RECORDS PROVIDED:
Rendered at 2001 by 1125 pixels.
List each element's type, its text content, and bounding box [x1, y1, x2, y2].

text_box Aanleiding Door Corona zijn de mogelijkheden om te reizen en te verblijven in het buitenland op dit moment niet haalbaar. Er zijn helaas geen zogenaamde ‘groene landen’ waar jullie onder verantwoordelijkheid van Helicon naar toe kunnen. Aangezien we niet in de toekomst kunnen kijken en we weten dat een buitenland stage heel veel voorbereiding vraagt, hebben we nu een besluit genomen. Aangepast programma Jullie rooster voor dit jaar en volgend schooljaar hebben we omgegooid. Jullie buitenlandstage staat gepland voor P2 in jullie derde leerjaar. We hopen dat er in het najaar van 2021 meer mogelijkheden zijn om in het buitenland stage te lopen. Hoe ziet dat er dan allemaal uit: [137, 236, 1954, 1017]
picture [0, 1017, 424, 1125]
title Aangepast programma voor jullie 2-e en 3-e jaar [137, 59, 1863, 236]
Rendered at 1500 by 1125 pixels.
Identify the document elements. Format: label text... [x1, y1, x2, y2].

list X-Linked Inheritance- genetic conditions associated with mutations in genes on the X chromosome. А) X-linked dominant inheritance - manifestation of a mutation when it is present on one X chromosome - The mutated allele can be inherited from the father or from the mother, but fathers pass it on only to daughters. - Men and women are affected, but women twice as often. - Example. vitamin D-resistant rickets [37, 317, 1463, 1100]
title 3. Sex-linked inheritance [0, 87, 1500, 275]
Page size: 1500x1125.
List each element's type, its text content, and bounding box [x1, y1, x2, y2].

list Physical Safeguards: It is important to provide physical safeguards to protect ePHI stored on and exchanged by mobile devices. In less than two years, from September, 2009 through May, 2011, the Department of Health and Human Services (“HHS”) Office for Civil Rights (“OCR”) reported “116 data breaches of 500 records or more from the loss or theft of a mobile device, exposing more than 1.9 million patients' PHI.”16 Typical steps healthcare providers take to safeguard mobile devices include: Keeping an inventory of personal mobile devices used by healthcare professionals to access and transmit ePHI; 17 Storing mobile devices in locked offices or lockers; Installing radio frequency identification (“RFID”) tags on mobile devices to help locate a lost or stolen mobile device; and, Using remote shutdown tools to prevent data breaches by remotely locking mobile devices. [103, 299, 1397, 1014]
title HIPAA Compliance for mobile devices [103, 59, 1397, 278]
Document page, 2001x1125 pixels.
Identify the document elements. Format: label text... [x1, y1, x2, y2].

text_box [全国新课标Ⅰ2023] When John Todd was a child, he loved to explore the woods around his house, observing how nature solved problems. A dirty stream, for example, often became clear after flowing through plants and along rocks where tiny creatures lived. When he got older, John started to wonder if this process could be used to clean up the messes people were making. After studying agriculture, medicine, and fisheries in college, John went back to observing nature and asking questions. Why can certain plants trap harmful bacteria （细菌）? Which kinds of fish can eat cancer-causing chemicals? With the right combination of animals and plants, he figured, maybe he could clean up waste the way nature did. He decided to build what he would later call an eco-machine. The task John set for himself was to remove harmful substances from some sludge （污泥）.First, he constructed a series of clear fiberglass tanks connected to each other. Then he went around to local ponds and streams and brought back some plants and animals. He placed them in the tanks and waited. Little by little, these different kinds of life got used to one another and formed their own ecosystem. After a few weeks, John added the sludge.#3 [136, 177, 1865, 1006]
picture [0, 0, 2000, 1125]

DIRECTIONS:
Output the whole of the material above, exactly.

ANSWER TO THIS PROBLEM:
Rendered at 2001 by 1125 pixels.
List each element's type, its text content, and bounding box [x1, y1, x2, y2].

text_box Aanleiding Door Corona zijn de mogelijkheden om te reizen en te verblijven in het buitenland op dit moment niet haalbaar. Er zijn helaas geen zogenaamde ‘groene landen’ waar jullie onder verantwoordelijkheid van Helicon naar toe kunnen. Aangezien we niet in de toekomst kunnen kijken en we weten dat een buitenland stage heel veel voorbereiding vraagt, hebben we nu een besluit genomen. Aangepast programma Jullie rooster voor dit jaar en volgend schooljaar hebben we omgegooid. Jullie buitenlandstage staat gepland voor P2 in jullie derde leerjaar. We hopen dat er in het najaar van 2021 meer mogelijkheden zijn om in het buitenland stage te lopen. Hoe ziet dat er dan allemaal uit: [137, 236, 1954, 1017]
picture [0, 1017, 424, 1125]
title Aangepast programma voor jullie 2-e en 3-e jaar [137, 59, 1863, 236]
Rendered at 1500 by 1125 pixels.
Identify the document elements. Format: label text... [x1, y1, x2, y2].

list X-Linked Inheritance- genetic conditions associated with mutations in genes on the X chromosome. А) X-linked dominant inheritance - manifestation of a mutation when it is present on one X chromosome - The mutated allele can be inherited from the father or from the mother, but fathers pass it on only to daughters. - Men and women are affected, but women twice as often. - Example. vitamin D-resistant rickets [37, 317, 1463, 1100]
title 3. Sex-linked inheritance [0, 87, 1500, 275]
Page size: 1500x1125.
List each element's type, its text content, and bounding box [x1, y1, x2, y2].

list Physical Safeguards: It is important to provide physical safeguards to protect ePHI stored on and exchanged by mobile devices. In less than two years, from September, 2009 through May, 2011, the Department of Health and Human Services (“HHS”) Office for Civil Rights (“OCR”) reported “116 data breaches of 500 records or more from the loss or theft of a mobile device, exposing more than 1.9 million patients' PHI.”16 Typical steps healthcare providers take to safeguard mobile devices include: Keeping an inventory of personal mobile devices used by healthcare professionals to access and transmit ePHI; 17 Storing mobile devices in locked offices or lockers; Installing radio frequency identification (“RFID”) tags on mobile devices to help locate a lost or stolen mobile device; and, Using remote shutdown tools to prevent data breaches by remotely locking mobile devices. [103, 299, 1397, 1014]
title HIPAA Compliance for mobile devices [103, 59, 1397, 278]
Document page, 2001x1125 pixels.
Identify the document elements. Format: label text... [x1, y1, x2, y2].

text_box [全国新课标Ⅰ2023] When John Todd was a child, he loved to explore the woods around his house, observing how nature solved problems. A dirty stream, for example, often became clear after flowing through plants and along rocks where tiny creatures lived. When he got older, John started to wonder if this process could be used to clean up the messes people were making. After studying agriculture, medicine, and fisheries in college, John went back to observing nature and asking questions. Why can certain plants trap harmful bacteria （细菌）? Which kinds of fish can eat cancer-causing chemicals? With the right combination of animals and plants, he figured, maybe he could clean up waste the way nature did. He decided to build what he would later call an eco-machine. The task John set for himself was to remove harmful substances from some sludge （污泥）.First, he constructed a series of clear fiberglass tanks connected to each other. Then he went around to local ponds and streams and brought back some plants and animals. He placed them in the tanks and waited. Little by little, these different kinds of life got used to one another and formed their own ecosystem. After a few weeks, John added the sludge.#3 [136, 177, 1865, 1006]
picture [0, 0, 2000, 1125]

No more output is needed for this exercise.